• _SOURCE RECORDS_
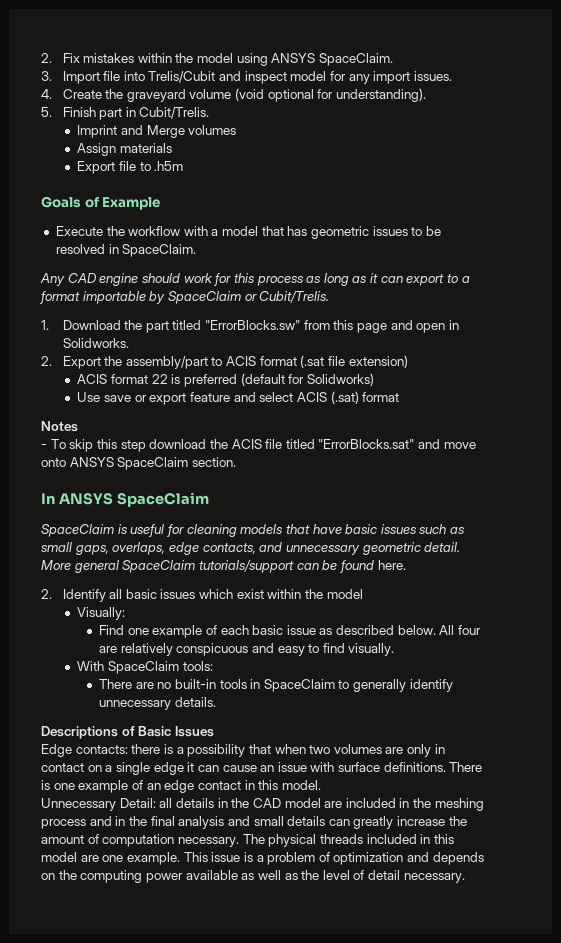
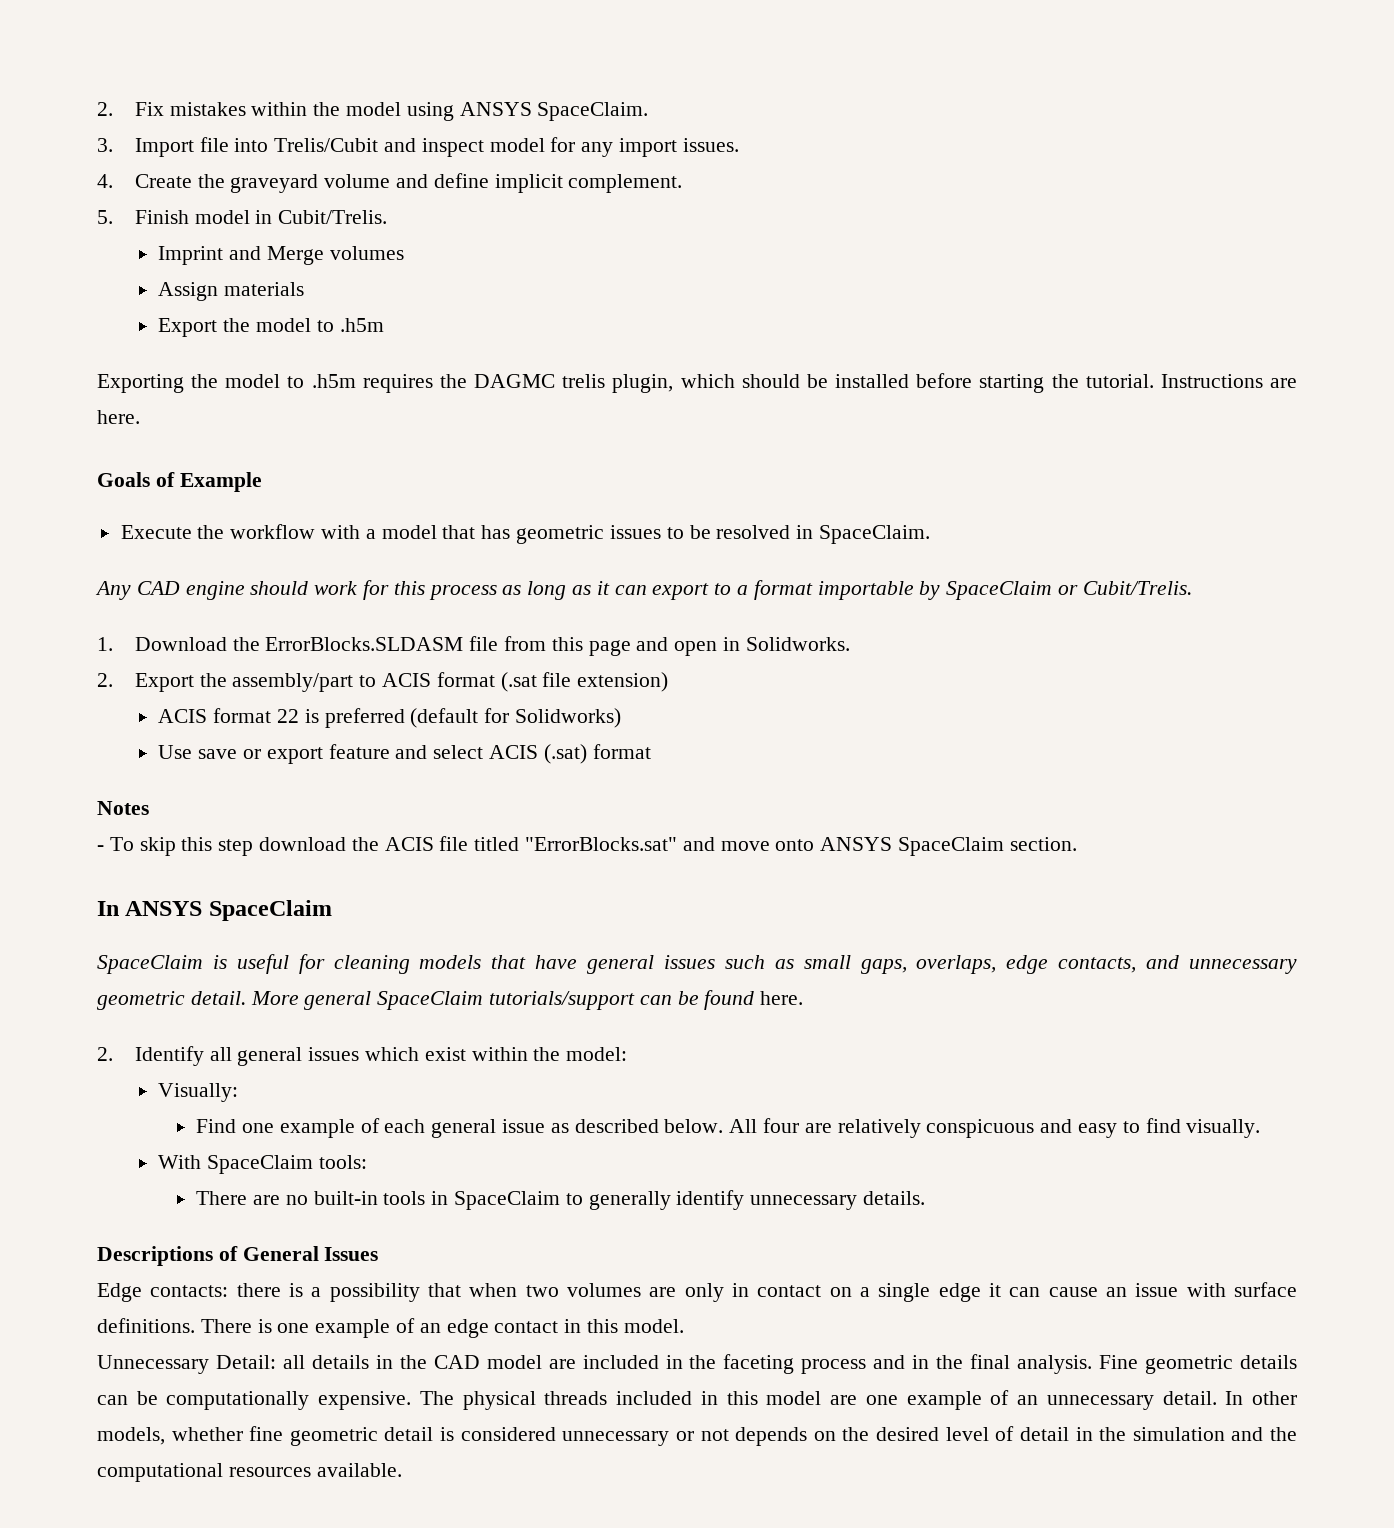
[235,88,427,102] (void optional for understanding). -> [395,173,683,193] and define implicit complement.
[99,108,123,120] part -> [194,210,250,224] model
[119,161,184,171] file to .h5m -> [223,318,384,332] [97,373,1297,393] [97,410,140,424] the model to .h5m // Exporting the model to .h5m requires the DAGMC trelis plugin, which should be installed before starting the tutorial. Instructions are here.
[145,320,301,333] part titled "ErrorBlocks.sw" -> [265,636,499,651] ErrorBlocks.SLDASM file
[345,524,378,534] basic -> [587,955,655,974] general
[125,589,157,599] basic -> [237,1047,303,1066] general
[326,589,363,599] model -> [566,1047,628,1061] model:
[252,625,284,635] basic -> [431,1119,497,1138] general
[138,726,172,737] Basic -> [242,1246,319,1261] General
[434,798,484,811] meshing -> [723,1354,795,1374] faceting
[178,816,467,829] [41,834,239,847] analysis and small details can greatly increase the amount of computation necessary. -> [1017,1355,1298,1374] [97,1391,412,1410] analysis. Fine geometric details can be computationally expensive.
[126,852,484,865] [41,870,465,883] example. This issue is a problem of optimization and depends on the computing power available as well as the level of detail necessary. -> [906,1390,1297,1410] [97,1426,1297,1446] [97,1463,402,1482] example of an unnecessary detail. In other models, whether fine geometric detail is considered unnecessary or not depends on the desired level of detail in the simulation and the computational resources available.

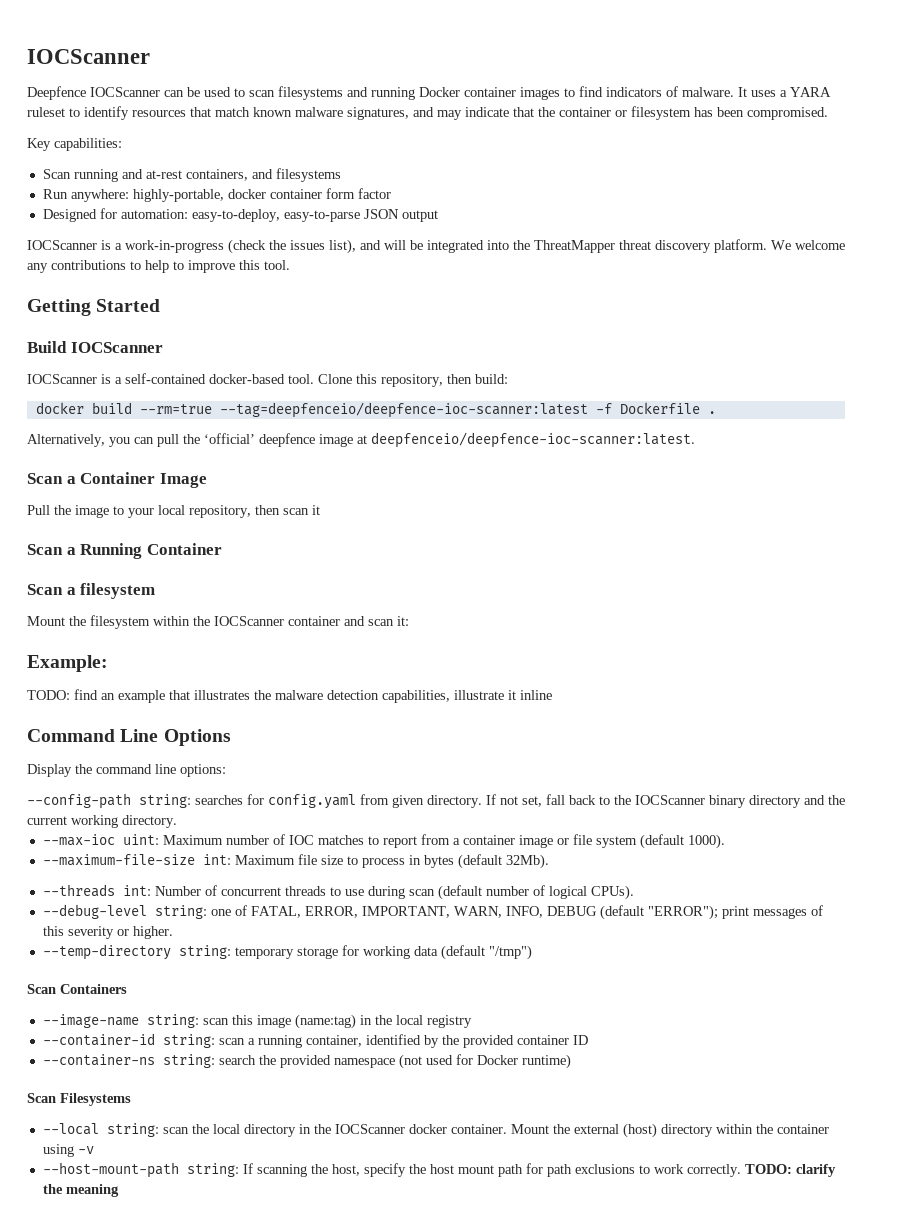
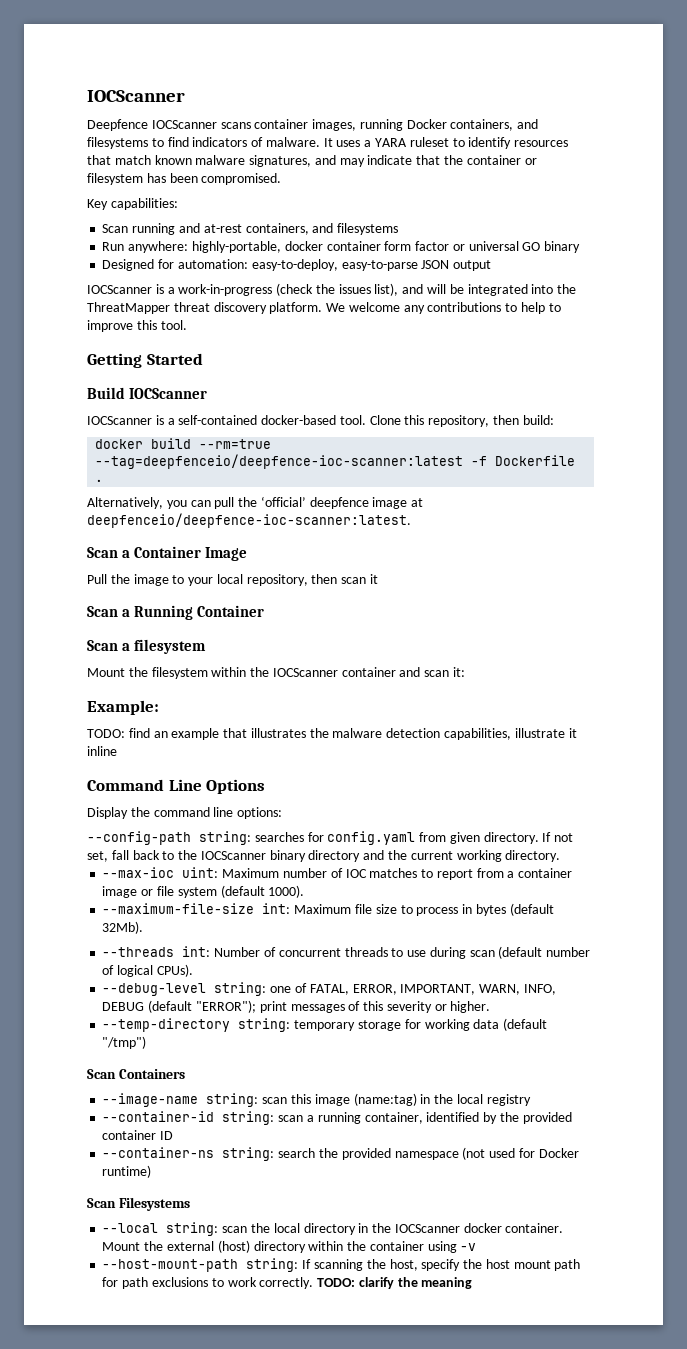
[164,86,560,100] can be used to scan filesystems and running Docker container images -> [220,119,539,131] [87,137,148,149] scans container images, running Docker containers, and filesystems
(391, 193) none -> [452,241,581,253] or universal GO binary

• _EXERCISE DESCRIPTION_
In the records above, find every line containing the word "geometric" and show it.

• _SOLUTION_
[178,816,467,829] [41,834,239,847] analysis and small details can greatly increase the amount of computation necessary. -> [1017,1355,1298,1374] [97,1391,412,1410] analysis. Fine geometric details can be computationally expensive.
[126,852,484,865] [41,870,465,883] example. This issue is a problem of optimization and depends on the computing power available as well as the level of detail necessary. -> [906,1390,1297,1410] [97,1426,1297,1446] [97,1463,402,1482] example of an unnecessary detail. In other models, whether fine geometric detail is considered unnecessary or not depends on the desired level of detail in the simulation and the computational resources available.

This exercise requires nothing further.